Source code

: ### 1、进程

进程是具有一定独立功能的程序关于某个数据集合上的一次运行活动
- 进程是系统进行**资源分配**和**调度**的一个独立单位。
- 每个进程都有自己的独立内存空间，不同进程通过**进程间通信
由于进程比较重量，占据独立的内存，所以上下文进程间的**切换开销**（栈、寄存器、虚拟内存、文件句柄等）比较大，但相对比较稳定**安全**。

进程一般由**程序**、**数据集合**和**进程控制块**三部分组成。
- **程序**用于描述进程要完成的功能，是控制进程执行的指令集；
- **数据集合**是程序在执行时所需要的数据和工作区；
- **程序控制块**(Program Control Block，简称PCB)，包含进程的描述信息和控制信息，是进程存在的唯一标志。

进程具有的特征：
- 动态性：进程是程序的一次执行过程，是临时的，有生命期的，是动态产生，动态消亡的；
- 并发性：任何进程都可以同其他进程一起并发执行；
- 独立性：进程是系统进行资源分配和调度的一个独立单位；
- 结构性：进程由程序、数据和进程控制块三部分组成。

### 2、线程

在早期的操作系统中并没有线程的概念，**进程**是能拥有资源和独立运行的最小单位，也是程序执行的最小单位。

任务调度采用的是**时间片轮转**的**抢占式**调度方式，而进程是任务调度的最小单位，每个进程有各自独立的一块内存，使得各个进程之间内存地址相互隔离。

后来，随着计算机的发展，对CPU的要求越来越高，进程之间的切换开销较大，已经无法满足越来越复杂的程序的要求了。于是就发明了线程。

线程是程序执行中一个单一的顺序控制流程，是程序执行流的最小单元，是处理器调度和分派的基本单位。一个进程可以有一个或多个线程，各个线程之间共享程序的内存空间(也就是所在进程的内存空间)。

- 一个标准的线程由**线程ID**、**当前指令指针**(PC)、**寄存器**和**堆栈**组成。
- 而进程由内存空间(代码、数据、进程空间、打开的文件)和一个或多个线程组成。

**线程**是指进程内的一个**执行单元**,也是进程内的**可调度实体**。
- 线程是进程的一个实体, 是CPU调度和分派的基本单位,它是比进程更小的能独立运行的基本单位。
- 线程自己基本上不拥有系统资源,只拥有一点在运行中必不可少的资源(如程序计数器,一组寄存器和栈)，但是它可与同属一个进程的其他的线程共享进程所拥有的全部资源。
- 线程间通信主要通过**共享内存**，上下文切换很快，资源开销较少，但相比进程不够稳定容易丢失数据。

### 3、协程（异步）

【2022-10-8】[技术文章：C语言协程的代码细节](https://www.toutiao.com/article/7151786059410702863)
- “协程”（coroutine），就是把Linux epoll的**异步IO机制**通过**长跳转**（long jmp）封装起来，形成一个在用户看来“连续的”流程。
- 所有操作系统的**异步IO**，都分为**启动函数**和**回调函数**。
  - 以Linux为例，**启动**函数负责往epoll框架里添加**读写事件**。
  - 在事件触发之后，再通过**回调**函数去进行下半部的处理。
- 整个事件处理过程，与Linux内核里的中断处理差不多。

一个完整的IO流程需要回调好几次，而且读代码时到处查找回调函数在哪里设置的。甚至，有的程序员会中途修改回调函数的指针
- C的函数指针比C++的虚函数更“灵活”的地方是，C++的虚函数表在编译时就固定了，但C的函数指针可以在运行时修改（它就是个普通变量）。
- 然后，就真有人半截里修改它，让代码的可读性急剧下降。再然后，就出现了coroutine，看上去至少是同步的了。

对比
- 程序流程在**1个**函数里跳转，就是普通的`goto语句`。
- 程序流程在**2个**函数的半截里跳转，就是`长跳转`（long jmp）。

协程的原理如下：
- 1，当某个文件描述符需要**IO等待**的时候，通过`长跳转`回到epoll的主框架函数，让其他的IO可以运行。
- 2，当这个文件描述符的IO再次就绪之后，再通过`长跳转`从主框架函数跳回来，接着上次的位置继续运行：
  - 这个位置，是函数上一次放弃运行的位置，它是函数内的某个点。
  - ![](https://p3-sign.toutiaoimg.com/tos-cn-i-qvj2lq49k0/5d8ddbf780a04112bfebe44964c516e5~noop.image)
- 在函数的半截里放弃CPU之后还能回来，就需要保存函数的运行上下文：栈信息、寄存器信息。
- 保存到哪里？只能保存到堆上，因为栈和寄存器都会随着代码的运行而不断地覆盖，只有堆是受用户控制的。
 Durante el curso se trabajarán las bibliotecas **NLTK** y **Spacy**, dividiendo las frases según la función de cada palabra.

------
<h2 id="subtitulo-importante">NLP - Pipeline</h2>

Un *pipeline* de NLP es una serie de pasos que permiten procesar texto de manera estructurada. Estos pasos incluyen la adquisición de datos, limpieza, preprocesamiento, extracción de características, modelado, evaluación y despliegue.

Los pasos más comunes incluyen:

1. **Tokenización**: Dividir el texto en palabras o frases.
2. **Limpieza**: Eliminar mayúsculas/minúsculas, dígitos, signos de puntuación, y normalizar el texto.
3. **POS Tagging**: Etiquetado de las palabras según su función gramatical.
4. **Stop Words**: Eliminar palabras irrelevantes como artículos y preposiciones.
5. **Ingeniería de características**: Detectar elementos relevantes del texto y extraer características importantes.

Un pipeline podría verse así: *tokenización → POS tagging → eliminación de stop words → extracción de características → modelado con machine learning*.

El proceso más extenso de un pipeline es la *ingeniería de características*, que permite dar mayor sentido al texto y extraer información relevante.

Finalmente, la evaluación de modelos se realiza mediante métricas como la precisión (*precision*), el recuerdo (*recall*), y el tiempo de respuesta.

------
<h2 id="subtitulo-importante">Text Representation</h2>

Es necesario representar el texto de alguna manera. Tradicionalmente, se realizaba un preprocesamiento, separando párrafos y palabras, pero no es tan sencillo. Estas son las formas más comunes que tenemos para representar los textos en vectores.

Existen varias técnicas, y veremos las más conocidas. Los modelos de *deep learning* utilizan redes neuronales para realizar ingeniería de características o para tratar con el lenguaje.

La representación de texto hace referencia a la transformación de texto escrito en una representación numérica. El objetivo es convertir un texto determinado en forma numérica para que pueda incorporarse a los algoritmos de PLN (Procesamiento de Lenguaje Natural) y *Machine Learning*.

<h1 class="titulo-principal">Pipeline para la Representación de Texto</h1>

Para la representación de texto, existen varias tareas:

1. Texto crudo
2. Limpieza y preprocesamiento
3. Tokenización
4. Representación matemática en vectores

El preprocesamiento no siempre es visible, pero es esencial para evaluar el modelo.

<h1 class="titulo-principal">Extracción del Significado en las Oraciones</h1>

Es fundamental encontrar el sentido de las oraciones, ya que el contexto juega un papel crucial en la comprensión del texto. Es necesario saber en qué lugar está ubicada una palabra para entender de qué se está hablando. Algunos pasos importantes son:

┄┄┄┄┄┄

Instruction —
Give every line of the material again, exactly.

Reply to the task —
Source code

: ### 1、进程

进程是具有一定独立功能的程序关于某个数据集合上的一次运行活动
- 进程是系统进行**资源分配**和**调度**的一个独立单位。
- 每个进程都有自己的独立内存空间，不同进程通过**进程间通信
由于进程比较重量，占据独立的内存，所以上下文进程间的**切换开销**（栈、寄存器、虚拟内存、文件句柄等）比较大，但相对比较稳定**安全**。

进程一般由**程序**、**数据集合**和**进程控制块**三部分组成。
- **程序**用于描述进程要完成的功能，是控制进程执行的指令集；
- **数据集合**是程序在执行时所需要的数据和工作区；
- **程序控制块**(Program Control Block，简称PCB)，包含进程的描述信息和控制信息，是进程存在的唯一标志。

进程具有的特征：
- 动态性：进程是程序的一次执行过程，是临时的，有生命期的，是动态产生，动态消亡的；
- 并发性：任何进程都可以同其他进程一起并发执行；
- 独立性：进程是系统进行资源分配和调度的一个独立单位；
- 结构性：进程由程序、数据和进程控制块三部分组成。

### 2、线程

在早期的操作系统中并没有线程的概念，**进程**是能拥有资源和独立运行的最小单位，也是程序执行的最小单位。

任务调度采用的是**时间片轮转**的**抢占式**调度方式，而进程是任务调度的最小单位，每个进程有各自独立的一块内存，使得各个进程之间内存地址相互隔离。

后来，随着计算机的发展，对CPU的要求越来越高，进程之间的切换开销较大，已经无法满足越来越复杂的程序的要求了。于是就发明了线程。

线程是程序执行中一个单一的顺序控制流程，是程序执行流的最小单元，是处理器调度和分派的基本单位。一个进程可以有一个或多个线程，各个线程之间共享程序的内存空间(也就是所在进程的内存空间)。

- 一个标准的线程由**线程ID**、**当前指令指针**(PC)、**寄存器**和**堆栈**组成。
- 而进程由内存空间(代码、数据、进程空间、打开的文件)和一个或多个线程组成。

**线程**是指进程内的一个**执行单元**,也是进程内的**可调度实体**。
- 线程是进程的一个实体, 是CPU调度和分派的基本单位,它是比进程更小的能独立运行的基本单位。
- 线程自己基本上不拥有系统资源,只拥有一点在运行中必不可少的资源(如程序计数器,一组寄存器和栈)，但是它可与同属一个进程的其他的线程共享进程所拥有的全部资源。
- 线程间通信主要通过**共享内存**，上下文切换很快，资源开销较少，但相比进程不够稳定容易丢失数据。

### 3、协程（异步）

【2022-10-8】[技术文章：C语言协程的代码细节](https://www.toutiao.com/article/7151786059410702863)
- “协程”（coroutine），就是把Linux epoll的**异步IO机制**通过**长跳转**（long jmp）封装起来，形成一个在用户看来“连续的”流程。
- 所有操作系统的**异步IO**，都分为**启动函数**和**回调函数**。
  - 以Linux为例，**启动**函数负责往epoll框架里添加**读写事件**。
  - 在事件触发之后，再通过**回调**函数去进行下半部的处理。
- 整个事件处理过程，与Linux内核里的中断处理差不多。

一个完整的IO流程需要回调好几次，而且读代码时到处查找回调函数在哪里设置的。甚至，有的程序员会中途修改回调函数的指针
- C的函数指针比C++的虚函数更“灵活”的地方是，C++的虚函数表在编译时就固定了，但C的函数指针可以在运行时修改（它就是个普通变量）。
- 然后，就真有人半截里修改它，让代码的可读性急剧下降。再然后，就出现了coroutine，看上去至少是同步的了。

对比
- 程序流程在**1个**函数里跳转，就是普通的`goto语句`。
- 程序流程在**2个**函数的半截里跳转，就是`长跳转`（long jmp）。

协程的原理如下：
- 1，当某个文件描述符需要**IO等待**的时候，通过`长跳转`回到epoll的主框架函数，让其他的IO可以运行。
- 2，当这个文件描述符的IO再次就绪之后，再通过`长跳转`从主框架函数跳回来，接着上次的位置继续运行：
  - 这个位置，是函数上一次放弃运行的位置，它是函数内的某个点。
  - ![](https://p3-sign.toutiaoimg.com/tos-cn-i-qvj2lq49k0/5d8ddbf780a04112bfebe44964c516e5~noop.image)
- 在函数的半截里放弃CPU之后还能回来，就需要保存函数的运行上下文：栈信息、寄存器信息。
- 保存到哪里？只能保存到堆上，因为栈和寄存器都会随着代码的运行而不断地覆盖，只有堆是受用户控制的。
 Durante el curso se trabajarán las bibliotecas **NLTK** y **Spacy**, dividiendo las frases según la función de cada palabra.

------
<h2 id="subtitulo-importante">NLP - Pipeline</h2>

Un *pipeline* de NLP es una serie de pasos que permiten procesar texto de manera estructurada. Estos pasos incluyen la adquisición de datos, limpieza, preprocesamiento, extracción de características, modelado, evaluación y despliegue.

Los pasos más comunes incluyen:

1. **Tokenización**: Dividir el texto en palabras o frases.
2. **Limpieza**: Eliminar mayúsculas/minúsculas, dígitos, signos de puntuación, y normalizar el texto.
3. **POS Tagging**: Etiquetado de las palabras según su función gramatical.
4. **Stop Words**: Eliminar palabras irrelevantes como artículos y preposiciones.
5. **Ingeniería de características**: Detectar elementos relevantes del texto y extraer características importantes.

Un pipeline podría verse así: *tokenización → POS tagging → eliminación de stop words → extracción de características → modelado con machine learning*.

El proceso más extenso de un pipeline es la *ingeniería de características*, que permite dar mayor sentido al texto y extraer información relevante.

Finalmente, la evaluación de modelos se realiza mediante métricas como la precisión (*precision*), el recuerdo (*recall*), y el tiempo de respuesta.

------
<h2 id="subtitulo-importante">Text Representation</h2>

Es necesario representar el texto de alguna manera. Tradicionalmente, se realizaba un preprocesamiento, separando párrafos y palabras, pero no es tan sencillo. Estas son las formas más comunes que tenemos para representar los textos en vectores.

Existen varias técnicas, y veremos las más conocidas. Los modelos de *deep learning* utilizan redes neuronales para realizar ingeniería de características o para tratar con el lenguaje.

La representación de texto hace referencia a la transformación de texto escrito en una representación numérica. El objetivo es convertir un texto determinado en forma numérica para que pueda incorporarse a los algoritmos de PLN (Procesamiento de Lenguaje Natural) y *Machine Learning*.

<h1 class="titulo-principal">Pipeline para la Representación de Texto</h1>

Para la representación de texto, existen varias tareas:

1. Texto crudo
2. Limpieza y preprocesamiento
3. Tokenización
4. Representación matemática en vectores

El preprocesamiento no siempre es visible, pero es esencial para evaluar el modelo.

<h1 class="titulo-principal">Extracción del Significado en las Oraciones</h1>

Es fundamental encontrar el sentido de las oraciones, ya que el contexto juega un papel crucial en la comprensión del texto. Es necesario saber en qué lugar está ubicada una palabra para entender de qué se está hablando. Algunos pasos importantes son:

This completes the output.